Saved data entries:
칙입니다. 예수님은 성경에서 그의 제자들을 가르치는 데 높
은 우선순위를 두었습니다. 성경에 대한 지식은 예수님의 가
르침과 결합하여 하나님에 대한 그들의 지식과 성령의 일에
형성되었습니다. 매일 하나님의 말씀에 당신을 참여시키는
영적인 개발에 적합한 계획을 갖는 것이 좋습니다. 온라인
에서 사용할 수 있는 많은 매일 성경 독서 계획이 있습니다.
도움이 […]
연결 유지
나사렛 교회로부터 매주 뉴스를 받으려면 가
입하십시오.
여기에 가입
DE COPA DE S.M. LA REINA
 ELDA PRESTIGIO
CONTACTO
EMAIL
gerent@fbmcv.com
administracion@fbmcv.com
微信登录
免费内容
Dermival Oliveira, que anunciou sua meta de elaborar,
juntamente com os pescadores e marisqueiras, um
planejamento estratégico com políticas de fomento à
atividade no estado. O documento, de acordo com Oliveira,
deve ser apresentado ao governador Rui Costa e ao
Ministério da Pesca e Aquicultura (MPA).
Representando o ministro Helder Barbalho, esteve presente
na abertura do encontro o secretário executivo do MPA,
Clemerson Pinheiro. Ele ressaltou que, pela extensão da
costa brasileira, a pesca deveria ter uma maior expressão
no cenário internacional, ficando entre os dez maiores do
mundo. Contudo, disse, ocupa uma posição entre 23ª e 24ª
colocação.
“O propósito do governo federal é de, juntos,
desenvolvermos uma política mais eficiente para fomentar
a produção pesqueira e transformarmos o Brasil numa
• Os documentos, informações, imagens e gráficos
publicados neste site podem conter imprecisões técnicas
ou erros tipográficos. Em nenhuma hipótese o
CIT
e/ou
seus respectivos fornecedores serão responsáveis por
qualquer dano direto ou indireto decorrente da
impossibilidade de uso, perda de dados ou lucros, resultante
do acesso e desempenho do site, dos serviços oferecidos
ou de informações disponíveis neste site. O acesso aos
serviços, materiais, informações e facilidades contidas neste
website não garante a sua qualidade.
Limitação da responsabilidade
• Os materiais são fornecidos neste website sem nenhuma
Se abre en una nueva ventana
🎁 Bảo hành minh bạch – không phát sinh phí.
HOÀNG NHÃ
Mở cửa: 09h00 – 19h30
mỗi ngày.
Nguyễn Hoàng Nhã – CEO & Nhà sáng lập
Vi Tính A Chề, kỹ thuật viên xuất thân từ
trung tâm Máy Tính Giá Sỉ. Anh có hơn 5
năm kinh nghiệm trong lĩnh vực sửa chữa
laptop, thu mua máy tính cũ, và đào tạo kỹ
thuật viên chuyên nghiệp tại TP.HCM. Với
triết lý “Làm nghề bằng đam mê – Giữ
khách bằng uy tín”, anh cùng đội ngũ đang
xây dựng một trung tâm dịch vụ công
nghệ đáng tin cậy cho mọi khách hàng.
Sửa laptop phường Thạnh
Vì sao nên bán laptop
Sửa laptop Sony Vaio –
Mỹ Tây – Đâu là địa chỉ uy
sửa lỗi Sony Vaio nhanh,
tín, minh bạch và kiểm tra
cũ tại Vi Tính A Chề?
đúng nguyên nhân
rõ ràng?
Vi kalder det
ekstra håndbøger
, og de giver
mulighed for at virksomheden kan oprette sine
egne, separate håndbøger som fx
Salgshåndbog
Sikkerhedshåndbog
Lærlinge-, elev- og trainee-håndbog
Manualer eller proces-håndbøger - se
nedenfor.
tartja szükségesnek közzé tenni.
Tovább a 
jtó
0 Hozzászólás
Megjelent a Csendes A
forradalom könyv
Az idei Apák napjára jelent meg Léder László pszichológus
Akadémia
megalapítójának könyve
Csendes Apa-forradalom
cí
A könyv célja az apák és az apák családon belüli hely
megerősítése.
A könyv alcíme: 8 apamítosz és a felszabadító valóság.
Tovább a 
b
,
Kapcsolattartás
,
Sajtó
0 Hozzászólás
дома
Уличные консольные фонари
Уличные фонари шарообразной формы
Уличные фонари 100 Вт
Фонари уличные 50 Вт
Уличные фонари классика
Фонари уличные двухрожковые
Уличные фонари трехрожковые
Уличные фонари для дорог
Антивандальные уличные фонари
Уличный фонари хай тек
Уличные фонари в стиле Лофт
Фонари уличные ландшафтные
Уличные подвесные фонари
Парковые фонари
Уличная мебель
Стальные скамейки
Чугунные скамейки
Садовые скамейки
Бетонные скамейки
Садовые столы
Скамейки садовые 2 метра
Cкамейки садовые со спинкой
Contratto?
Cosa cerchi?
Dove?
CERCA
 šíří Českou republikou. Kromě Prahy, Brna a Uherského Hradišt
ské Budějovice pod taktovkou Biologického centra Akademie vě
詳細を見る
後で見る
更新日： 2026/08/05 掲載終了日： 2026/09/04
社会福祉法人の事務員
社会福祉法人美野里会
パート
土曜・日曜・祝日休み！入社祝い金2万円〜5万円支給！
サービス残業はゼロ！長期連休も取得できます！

— ABOUT THIS TASK —
Locate every line in the rows above that contains the string "entre", and copy each of those lines out in full.

— ANSWER BOX —
no cenário internacional, ficando entre os dez maiores do
mundo. Contudo, disse, ocupa uma posição entre 23ª e 24ª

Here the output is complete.